PROVIDED DATA section start
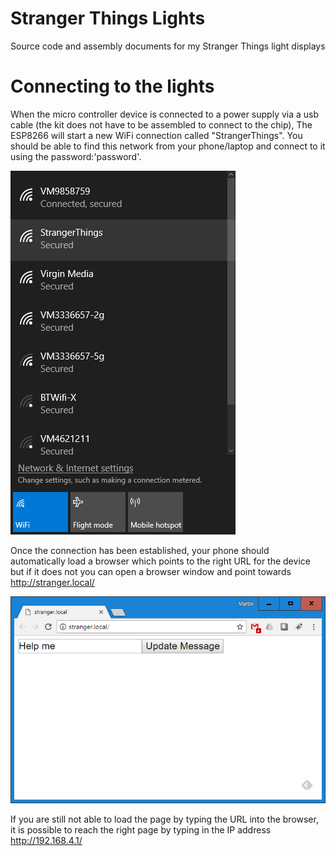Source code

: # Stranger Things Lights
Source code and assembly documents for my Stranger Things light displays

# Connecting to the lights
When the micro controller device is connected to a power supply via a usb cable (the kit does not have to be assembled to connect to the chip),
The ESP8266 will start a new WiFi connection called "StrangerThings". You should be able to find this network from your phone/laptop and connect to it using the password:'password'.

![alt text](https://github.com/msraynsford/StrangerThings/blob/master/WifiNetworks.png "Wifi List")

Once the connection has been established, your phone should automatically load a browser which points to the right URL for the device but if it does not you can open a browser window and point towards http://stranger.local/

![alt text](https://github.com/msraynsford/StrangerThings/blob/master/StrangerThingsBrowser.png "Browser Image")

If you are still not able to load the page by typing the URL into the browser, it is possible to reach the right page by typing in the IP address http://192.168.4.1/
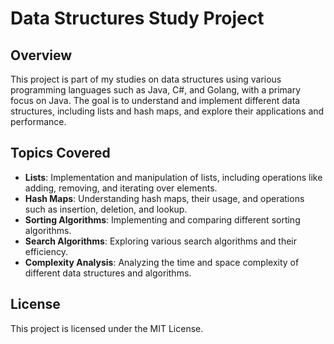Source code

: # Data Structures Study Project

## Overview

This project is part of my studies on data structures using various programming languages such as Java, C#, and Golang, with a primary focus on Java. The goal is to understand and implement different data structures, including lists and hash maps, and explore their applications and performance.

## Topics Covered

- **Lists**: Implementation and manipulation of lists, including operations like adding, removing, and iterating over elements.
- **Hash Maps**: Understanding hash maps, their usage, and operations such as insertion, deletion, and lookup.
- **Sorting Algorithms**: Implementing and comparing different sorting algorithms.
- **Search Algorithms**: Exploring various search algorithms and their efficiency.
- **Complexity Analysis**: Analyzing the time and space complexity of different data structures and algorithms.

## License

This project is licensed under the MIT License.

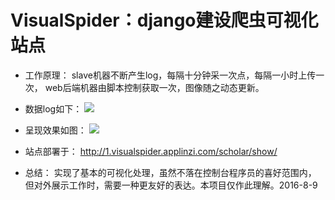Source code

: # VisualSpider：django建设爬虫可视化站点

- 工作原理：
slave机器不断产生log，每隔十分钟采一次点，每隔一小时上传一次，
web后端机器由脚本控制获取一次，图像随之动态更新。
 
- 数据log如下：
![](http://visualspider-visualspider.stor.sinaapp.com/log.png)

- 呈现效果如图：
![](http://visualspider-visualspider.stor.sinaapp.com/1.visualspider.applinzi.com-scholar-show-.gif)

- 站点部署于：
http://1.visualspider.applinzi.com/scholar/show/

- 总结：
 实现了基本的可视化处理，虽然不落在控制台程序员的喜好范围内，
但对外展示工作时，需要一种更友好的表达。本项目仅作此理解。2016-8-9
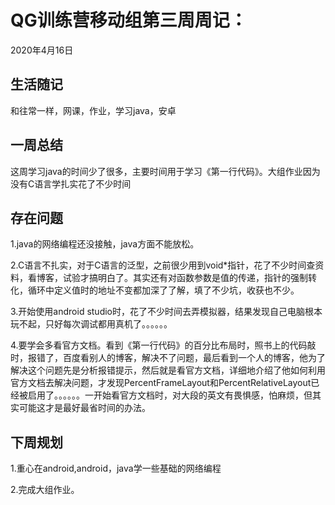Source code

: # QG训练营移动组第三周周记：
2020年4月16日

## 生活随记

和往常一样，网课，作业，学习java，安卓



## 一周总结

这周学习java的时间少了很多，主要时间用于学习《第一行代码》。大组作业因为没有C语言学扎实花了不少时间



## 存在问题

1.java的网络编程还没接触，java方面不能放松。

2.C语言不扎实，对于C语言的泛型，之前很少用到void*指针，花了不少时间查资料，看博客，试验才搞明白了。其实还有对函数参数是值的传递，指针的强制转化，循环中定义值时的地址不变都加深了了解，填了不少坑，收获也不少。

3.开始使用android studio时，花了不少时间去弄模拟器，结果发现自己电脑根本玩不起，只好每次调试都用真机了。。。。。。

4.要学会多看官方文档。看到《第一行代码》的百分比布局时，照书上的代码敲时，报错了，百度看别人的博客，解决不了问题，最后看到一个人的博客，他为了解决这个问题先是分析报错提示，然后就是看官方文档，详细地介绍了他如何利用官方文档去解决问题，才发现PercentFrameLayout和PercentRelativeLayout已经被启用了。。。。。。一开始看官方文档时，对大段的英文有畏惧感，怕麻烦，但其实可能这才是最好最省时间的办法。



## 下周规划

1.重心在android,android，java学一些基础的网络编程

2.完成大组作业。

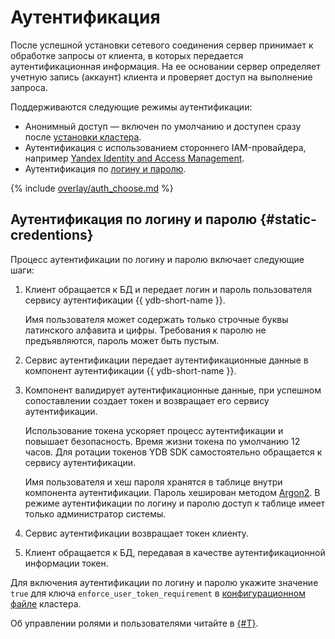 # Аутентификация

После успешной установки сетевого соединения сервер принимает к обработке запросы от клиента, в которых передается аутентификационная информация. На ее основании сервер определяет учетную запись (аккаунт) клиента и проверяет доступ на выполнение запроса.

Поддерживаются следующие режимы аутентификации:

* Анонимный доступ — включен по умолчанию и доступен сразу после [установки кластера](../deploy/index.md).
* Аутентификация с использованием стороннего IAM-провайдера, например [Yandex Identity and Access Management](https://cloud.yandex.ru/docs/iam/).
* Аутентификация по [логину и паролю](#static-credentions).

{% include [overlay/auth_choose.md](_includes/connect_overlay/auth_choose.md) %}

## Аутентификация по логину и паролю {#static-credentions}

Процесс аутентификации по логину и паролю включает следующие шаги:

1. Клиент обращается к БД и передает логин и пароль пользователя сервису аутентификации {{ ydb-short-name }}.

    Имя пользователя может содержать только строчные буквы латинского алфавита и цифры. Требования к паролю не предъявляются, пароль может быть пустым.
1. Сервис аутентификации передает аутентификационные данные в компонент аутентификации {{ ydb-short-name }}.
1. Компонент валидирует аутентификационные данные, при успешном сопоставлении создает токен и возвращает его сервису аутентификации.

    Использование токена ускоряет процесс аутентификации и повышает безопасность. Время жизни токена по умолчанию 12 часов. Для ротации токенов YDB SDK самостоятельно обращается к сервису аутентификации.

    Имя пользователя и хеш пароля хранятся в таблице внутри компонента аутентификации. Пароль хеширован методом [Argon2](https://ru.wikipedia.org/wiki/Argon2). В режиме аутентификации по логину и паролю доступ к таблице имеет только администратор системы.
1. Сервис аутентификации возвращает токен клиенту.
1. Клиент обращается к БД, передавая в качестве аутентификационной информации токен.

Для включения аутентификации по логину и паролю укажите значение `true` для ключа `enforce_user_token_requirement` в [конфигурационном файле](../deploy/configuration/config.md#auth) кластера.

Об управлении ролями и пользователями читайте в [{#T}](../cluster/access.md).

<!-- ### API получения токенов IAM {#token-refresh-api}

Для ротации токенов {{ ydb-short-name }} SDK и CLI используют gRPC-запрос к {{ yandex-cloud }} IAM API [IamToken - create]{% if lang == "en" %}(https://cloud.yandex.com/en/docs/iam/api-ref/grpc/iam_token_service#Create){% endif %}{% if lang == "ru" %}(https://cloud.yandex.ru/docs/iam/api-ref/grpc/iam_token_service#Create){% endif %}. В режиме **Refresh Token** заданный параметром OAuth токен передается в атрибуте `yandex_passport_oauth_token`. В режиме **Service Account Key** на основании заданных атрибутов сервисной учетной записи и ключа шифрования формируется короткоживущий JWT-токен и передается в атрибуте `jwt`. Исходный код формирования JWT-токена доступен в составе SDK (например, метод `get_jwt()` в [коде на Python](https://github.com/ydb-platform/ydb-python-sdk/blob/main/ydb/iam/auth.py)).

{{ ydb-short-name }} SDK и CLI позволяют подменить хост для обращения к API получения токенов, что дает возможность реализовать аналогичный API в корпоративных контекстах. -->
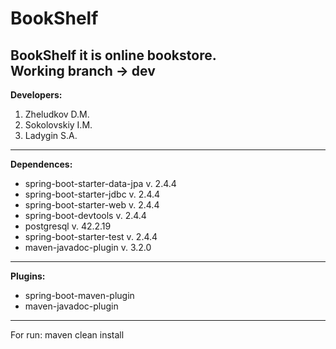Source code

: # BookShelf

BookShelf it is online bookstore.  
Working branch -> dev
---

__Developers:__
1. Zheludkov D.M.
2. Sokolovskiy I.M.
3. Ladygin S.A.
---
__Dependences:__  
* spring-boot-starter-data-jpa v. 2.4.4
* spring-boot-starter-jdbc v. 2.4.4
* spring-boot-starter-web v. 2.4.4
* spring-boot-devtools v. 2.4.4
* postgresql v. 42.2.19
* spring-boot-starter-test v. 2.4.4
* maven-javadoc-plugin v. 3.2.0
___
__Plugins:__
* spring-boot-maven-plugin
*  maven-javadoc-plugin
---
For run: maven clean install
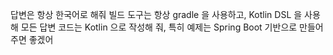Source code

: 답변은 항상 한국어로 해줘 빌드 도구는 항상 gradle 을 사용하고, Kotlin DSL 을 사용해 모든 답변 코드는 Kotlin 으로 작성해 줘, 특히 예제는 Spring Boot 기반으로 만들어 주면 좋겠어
PROVIDED DATA section end
_ASSIGNED TASK_
Reproduce the source text of every entry above character for character, leaving the pictures out of your answer.

_EXERCISE OUTPUT_
Source code

: # Stranger Things Lights
Source code and assembly documents for my Stranger Things light displays

# Connecting to the lights
When the micro controller device is connected to a power supply via a usb cable (the kit does not have to be assembled to connect to the chip),
The ESP8266 will start a new WiFi connection called "StrangerThings". You should be able to find this network from your phone/laptop and connect to it using the password:'password'.

![alt text](https://github.com/msraynsford/StrangerThings/blob/master/WifiNetworks.png "Wifi List")

Once the connection has been established, your phone should automatically load a browser which points to the right URL for the device but if it does not you can open a browser window and point towards http://stranger.local/

![alt text](https://github.com/msraynsford/StrangerThings/blob/master/StrangerThingsBrowser.png "Browser Image")

If you are still not able to load the page by typing the URL into the browser, it is possible to reach the right page by typing in the IP address http://192.168.4.1/
Source code

: # Data Structures Study Project

## Overview

This project is part of my studies on data structures using various programming languages such as Java, C#, and Golang, with a primary focus on Java. The goal is to understand and implement different data structures, including lists and hash maps, and explore their applications and performance.

## Topics Covered

- **Lists**: Implementation and manipulation of lists, including operations like adding, removing, and iterating over elements.
- **Hash Maps**: Understanding hash maps, their usage, and operations such as insertion, deletion, and lookup.
- **Sorting Algorithms**: Implementing and comparing different sorting algorithms.
- **Search Algorithms**: Exploring various search algorithms and their efficiency.
- **Complexity Analysis**: Analyzing the time and space complexity of different data structures and algorithms.

## License

This project is licensed under the MIT License.

Source code

: # VisualSpider：django建设爬虫可视化站点

- 工作原理：
slave机器不断产生log，每隔十分钟采一次点，每隔一小时上传一次，
web后端机器由脚本控制获取一次，图像随之动态更新。
 
- 数据log如下：
![](http://visualspider-visualspider.stor.sinaapp.com/log.png)

- 呈现效果如图：
![](http://visualspider-visualspider.stor.sinaapp.com/1.visualspider.applinzi.com-scholar-show-.gif)

- 站点部署于：
http://1.visualspider.applinzi.com/scholar/show/

- 总结：
 实现了基本的可视化处理，虽然不落在控制台程序员的喜好范围内，
但对外展示工作时，需要一种更友好的表达。本项目仅作此理解。2016-8-9
Source code

: # QG训练营移动组第三周周记：
2020年4月16日

## 生活随记

和往常一样，网课，作业，学习java，安卓



## 一周总结

这周学习java的时间少了很多，主要时间用于学习《第一行代码》。大组作业因为没有C语言学扎实花了不少时间



## 存在问题

1.java的网络编程还没接触，java方面不能放松。

2.C语言不扎实，对于C语言的泛型，之前很少用到void*指针，花了不少时间查资料，看博客，试验才搞明白了。其实还有对函数参数是值的传递，指针的强制转化，循环中定义值时的地址不变都加深了了解，填了不少坑，收获也不少。

3.开始使用android studio时，花了不少时间去弄模拟器，结果发现自己电脑根本玩不起，只好每次调试都用真机了。。。。。。

4.要学会多看官方文档。看到《第一行代码》的百分比布局时，照书上的代码敲时，报错了，百度看别人的博客，解决不了问题，最后看到一个人的博客，他为了解决这个问题先是分析报错提示，然后就是看官方文档，详细地介绍了他如何利用官方文档去解决问题，才发现PercentFrameLayout和PercentRelativeLayout已经被启用了。。。。。。一开始看官方文档时，对大段的英文有畏惧感，怕麻烦，但其实可能这才是最好最省时间的办法。



## 下周规划

1.重心在android,android，java学一些基础的网络编程

2.完成大组作业。

 # Аутентификация

После успешной установки сетевого соединения сервер принимает к обработке запросы от клиента, в которых передается аутентификационная информация. На ее основании сервер определяет учетную запись (аккаунт) клиента и проверяет доступ на выполнение запроса.

Поддерживаются следующие режимы аутентификации:

* Анонимный доступ — включен по умолчанию и доступен сразу после [установки кластера](../deploy/index.md).
* Аутентификация с использованием стороннего IAM-провайдера, например [Yandex Identity and Access Management](https://cloud.yandex.ru/docs/iam/).
* Аутентификация по [логину и паролю](#static-credentions).

{% include [overlay/auth_choose.md](_includes/connect_overlay/auth_choose.md) %}

## Аутентификация по логину и паролю {#static-credentions}

Процесс аутентификации по логину и паролю включает следующие шаги:

1. Клиент обращается к БД и передает логин и пароль пользователя сервису аутентификации {{ ydb-short-name }}.

    Имя пользователя может содержать только строчные буквы латинского алфавита и цифры. Требования к паролю не предъявляются, пароль может быть пустым.
1. Сервис аутентификации передает аутентификационные данные в компонент аутентификации {{ ydb-short-name }}.
1. Компонент валидирует аутентификационные данные, при успешном сопоставлении создает токен и возвращает его сервису аутентификации.

    Использование токена ускоряет процесс аутентификации и повышает безопасность. Время жизни токена по умолчанию 12 часов. Для ротации токенов YDB SDK самостоятельно обращается к сервису аутентификации.

    Имя пользователя и хеш пароля хранятся в таблице внутри компонента аутентификации. Пароль хеширован методом [Argon2](https://ru.wikipedia.org/wiki/Argon2). В режиме аутентификации по логину и паролю доступ к таблице имеет только администратор системы.
1. Сервис аутентификации возвращает токен клиенту.
1. Клиент обращается к БД, передавая в качестве аутентификационной информации токен.

Для включения аутентификации по логину и паролю укажите значение `true` для ключа `enforce_user_token_requirement` в [конфигурационном файле](../deploy/configuration/config.md#auth) кластера.

Об управлении ролями и пользователями читайте в [{#T}](../cluster/access.md).

<!-- ### API получения токенов IAM {#token-refresh-api}

Для ротации токенов {{ ydb-short-name }} SDK и CLI используют gRPC-запрос к {{ yandex-cloud }} IAM API [IamToken - create]{% if lang == "en" %}(https://cloud.yandex.com/en/docs/iam/api-ref/grpc/iam_token_service#Create){% endif %}{% if lang == "ru" %}(https://cloud.yandex.ru/docs/iam/api-ref/grpc/iam_token_service#Create){% endif %}. В режиме **Refresh Token** заданный параметром OAuth токен передается в атрибуте `yandex_passport_oauth_token`. В режиме **Service Account Key** на основании заданных атрибутов сервисной учетной записи и ключа шифрования формируется короткоживущий JWT-токен и передается в атрибуте `jwt`. Исходный код формирования JWT-токена доступен в составе SDK (например, метод `get_jwt()` в [коде на Python](https://github.com/ydb-platform/ydb-python-sdk/blob/main/ydb/iam/auth.py)).

{{ ydb-short-name }} SDK и CLI позволяют подменить хост для обращения к API получения токенов, что дает возможность реализовать аналогичный API в корпоративных контекстах. -->
Source code

: # BookShelf

BookShelf it is online bookstore.  
Working branch -> dev
---

__Developers:__
1. Zheludkov D.M.
2. Sokolovskiy I.M.
3. Ladygin S.A.
---
__Dependences:__  
* spring-boot-starter-data-jpa v. 2.4.4
* spring-boot-starter-jdbc v. 2.4.4
* spring-boot-starter-web v. 2.4.4
* spring-boot-devtools v. 2.4.4
* postgresql v. 42.2.19
* spring-boot-starter-test v. 2.4.4
* maven-javadoc-plugin v. 3.2.0
___
__Plugins:__
* spring-boot-maven-plugin
*  maven-javadoc-plugin
---
For run: maven clean install
Source code

: 답변은 항상 한국어로 해줘 빌드 도구는 항상 gradle 을 사용하고, Kotlin DSL 을 사용해 모든 답변 코드는 Kotlin 으로 작성해 줘, 특히 예제는 Spring Boot 기반으로 만들어 주면 좋겠어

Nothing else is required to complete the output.